- _DATASET RECORDS_
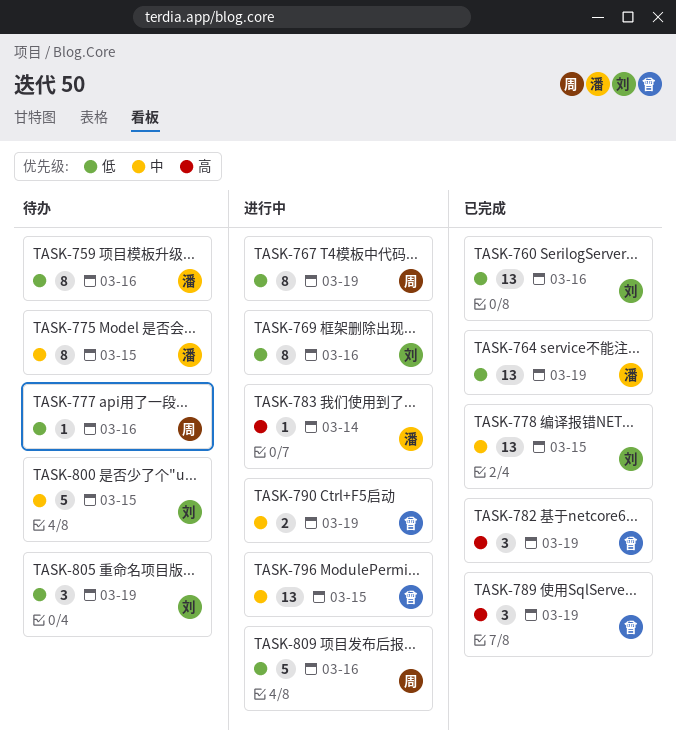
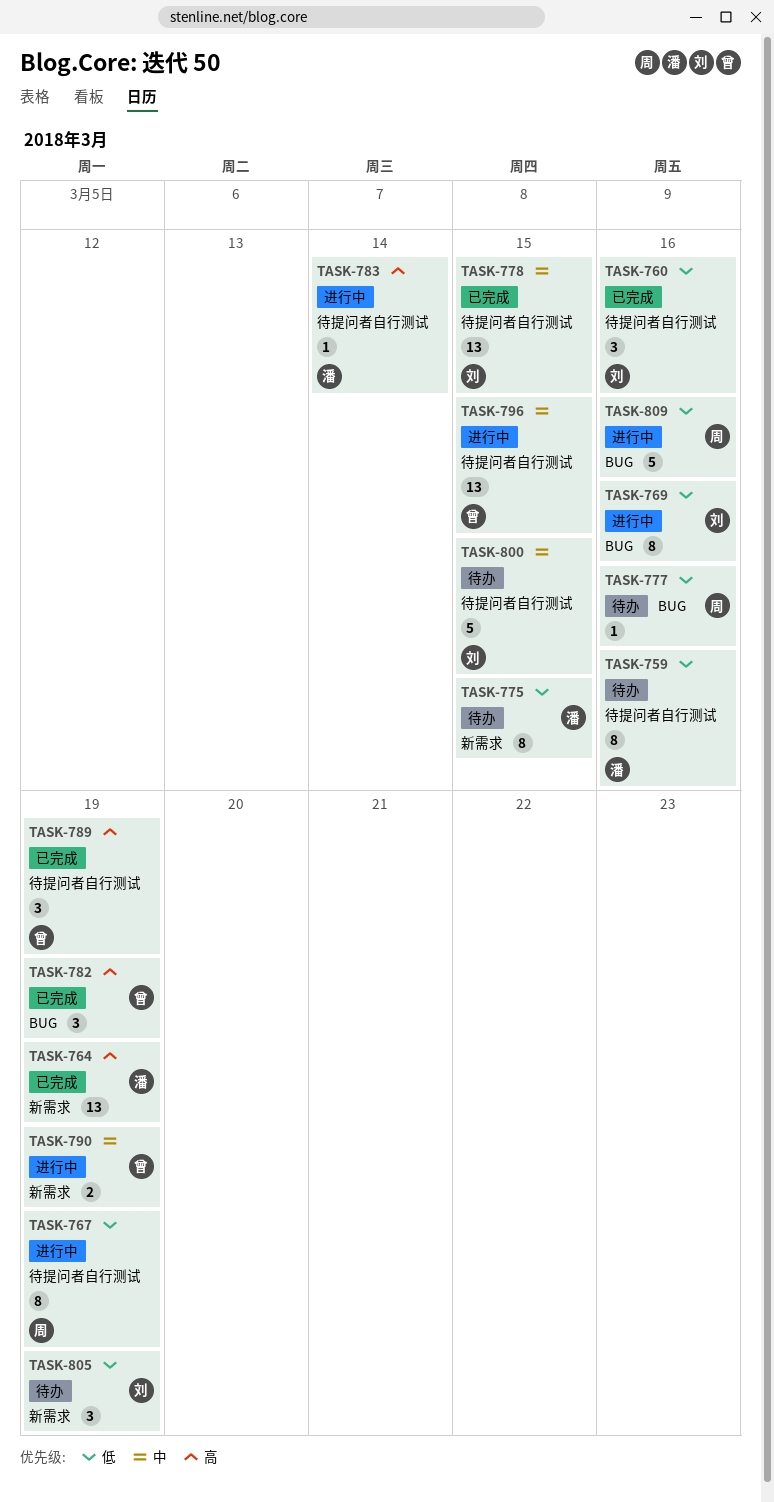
TASK-760, estimate: 13 -> 3
TASK-764, priority: 低 -> 高
TASK-775, priority: 中 -> 低

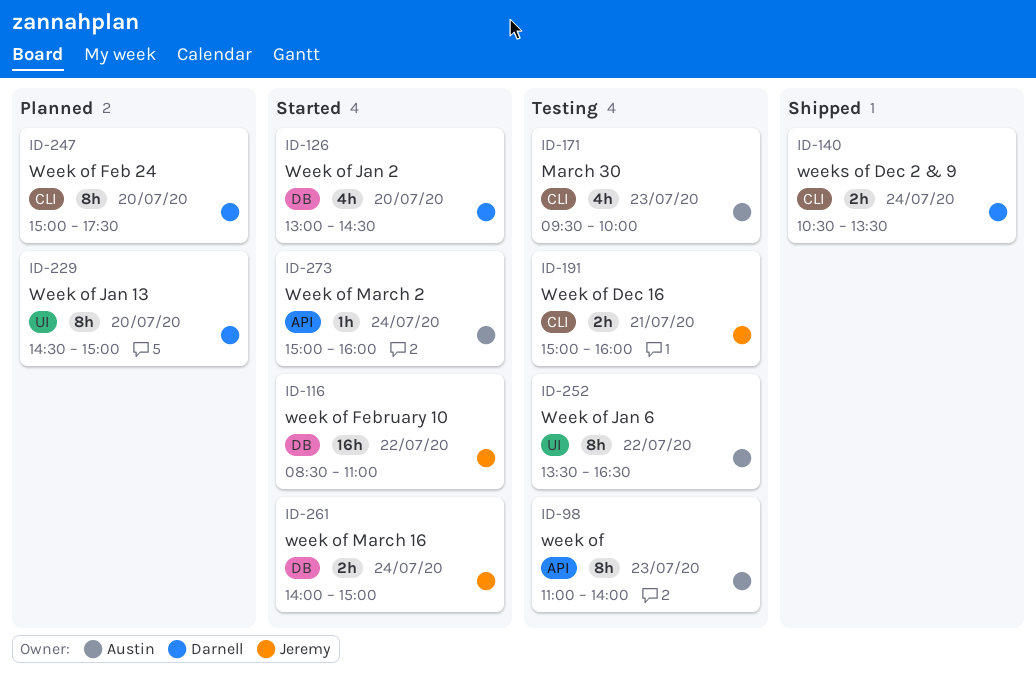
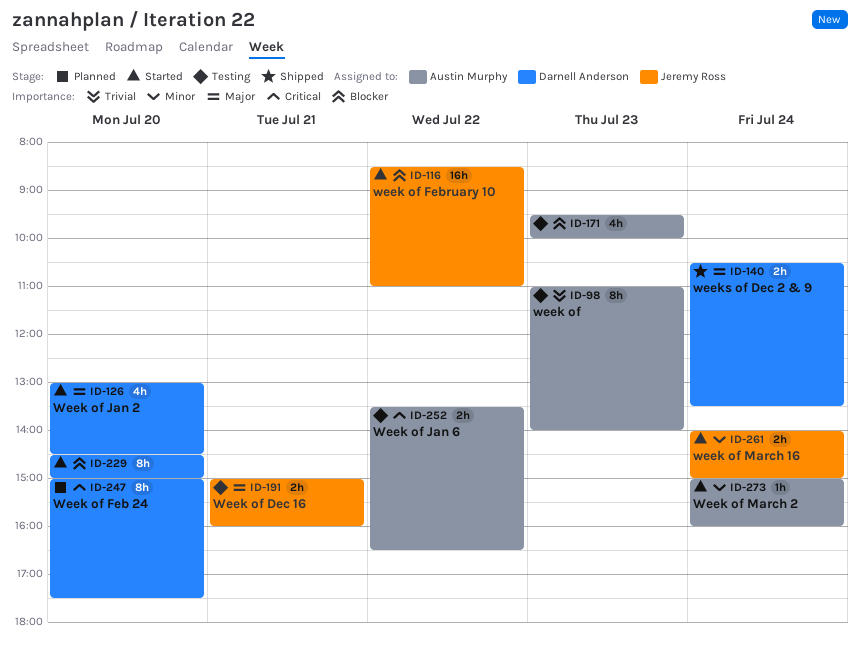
ID-229, status: Planned -> Started
ID-252, estimate: 8h -> 2h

- _TASK DIRECTIONS_
The line that contains "TASK-764, priority: 低 -> 高" opens the part to copy, and the last line of the records closes it; set down those lines exactly, pictures excluded.

- _PROBLEM SOLUTION_
TASK-764, priority: 低 -> 高
TASK-775, priority: 中 -> 低

ID-229, status: Planned -> Started
ID-252, estimate: 8h -> 2h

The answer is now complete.